◆ WHAT THIS TASK INVOLVES
Each record should be output exactly, with every character kept.

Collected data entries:
§
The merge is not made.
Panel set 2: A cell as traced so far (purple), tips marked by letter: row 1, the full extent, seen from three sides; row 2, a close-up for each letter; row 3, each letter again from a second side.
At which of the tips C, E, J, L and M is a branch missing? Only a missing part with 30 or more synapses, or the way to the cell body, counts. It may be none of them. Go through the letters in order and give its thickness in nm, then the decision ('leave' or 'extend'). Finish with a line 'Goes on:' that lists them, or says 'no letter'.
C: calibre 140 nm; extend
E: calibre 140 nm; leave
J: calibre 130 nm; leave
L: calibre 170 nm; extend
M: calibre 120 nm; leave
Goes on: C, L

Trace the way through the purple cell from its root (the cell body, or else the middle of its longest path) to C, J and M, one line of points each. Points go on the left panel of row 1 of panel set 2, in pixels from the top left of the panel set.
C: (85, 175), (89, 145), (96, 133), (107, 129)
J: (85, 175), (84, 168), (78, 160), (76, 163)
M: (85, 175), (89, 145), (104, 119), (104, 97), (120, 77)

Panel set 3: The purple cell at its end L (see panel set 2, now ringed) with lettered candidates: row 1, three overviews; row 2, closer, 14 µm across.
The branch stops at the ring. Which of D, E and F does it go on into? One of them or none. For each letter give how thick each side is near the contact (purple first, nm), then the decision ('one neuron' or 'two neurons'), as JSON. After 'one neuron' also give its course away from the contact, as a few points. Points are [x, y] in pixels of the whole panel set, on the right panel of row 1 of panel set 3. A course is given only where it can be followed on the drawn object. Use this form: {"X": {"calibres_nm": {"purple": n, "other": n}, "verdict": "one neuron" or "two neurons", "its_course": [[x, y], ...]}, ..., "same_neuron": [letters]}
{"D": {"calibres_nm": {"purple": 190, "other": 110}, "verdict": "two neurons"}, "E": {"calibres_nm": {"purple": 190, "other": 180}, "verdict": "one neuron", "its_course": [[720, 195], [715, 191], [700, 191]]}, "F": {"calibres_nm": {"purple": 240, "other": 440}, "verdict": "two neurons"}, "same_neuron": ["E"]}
§
◆ WRITTEN SOLUTION
The merge is not made.
Panel set 2: A cell as traced so far (purple), tips marked by letter: row 1, the full extent, seen from three sides; row 2, a close-up for each letter; row 3, each letter again from a second side.
At which of the tips C, E, J, L and M is a branch missing? Only a missing part with 30 or more synapses, or the way to the cell body, counts. It may be none of them. Go through the letters in order and give its thickness in nm, then the decision ('leave' or 'extend'). Finish with a line 'Goes on:' that lists them, or says 'no letter'.
C: calibre 140 nm; extend
E: calibre 140 nm; leave
J: calibre 130 nm; leave
L: calibre 170 nm; extend
M: calibre 120 nm; leave
Goes on: C, L

Trace the way through the purple cell from its root (the cell body, or else the middle of its longest path) to C, J and M, one line of points each. Points go on the left panel of row 1 of panel set 2, in pixels from the top left of the panel set.
C: (85, 175), (89, 145), (96, 133), (107, 129)
J: (85, 175), (84, 168), (78, 160), (76, 163)
M: (85, 175), (89, 145), (104, 119), (104, 97), (120, 77)

Panel set 3: The purple cell at its end L (see panel set 2, now ringed) with lettered candidates: row 1, three overviews; row 2, closer, 14 µm across.
The branch stops at the ring. Which of D, E and F does it go on into? One of them or none. For each letter give how thick each side is near the contact (purple first, nm), then the decision ('one neuron' or 'two neurons'), as JSON. After 'one neuron' also give its course away from the contact, as a few points. Points are [x, y] in pixels of the whole panel set, on the right panel of row 1 of panel set 3. A course is given only where it can be followed on the drawn object. Use this form: {"X": {"calibres_nm": {"purple": n, "other": n}, "verdict": "one neuron" or "two neurons", "its_course": [[x, y], ...]}, ..., "same_neuron": [letters]}
{"D": {"calibres_nm": {"purple": 190, "other": 110}, "verdict": "two neurons"}, "E": {"calibres_nm": {"purple": 190, "other": 180}, "verdict": "one neuron", "its_course": [[720, 195], [715, 191], [700, 191]]}, "F": {"calibres_nm": {"purple": 240, "other": 440}, "verdict": "two neurons"}, "same_neuron": ["E"]}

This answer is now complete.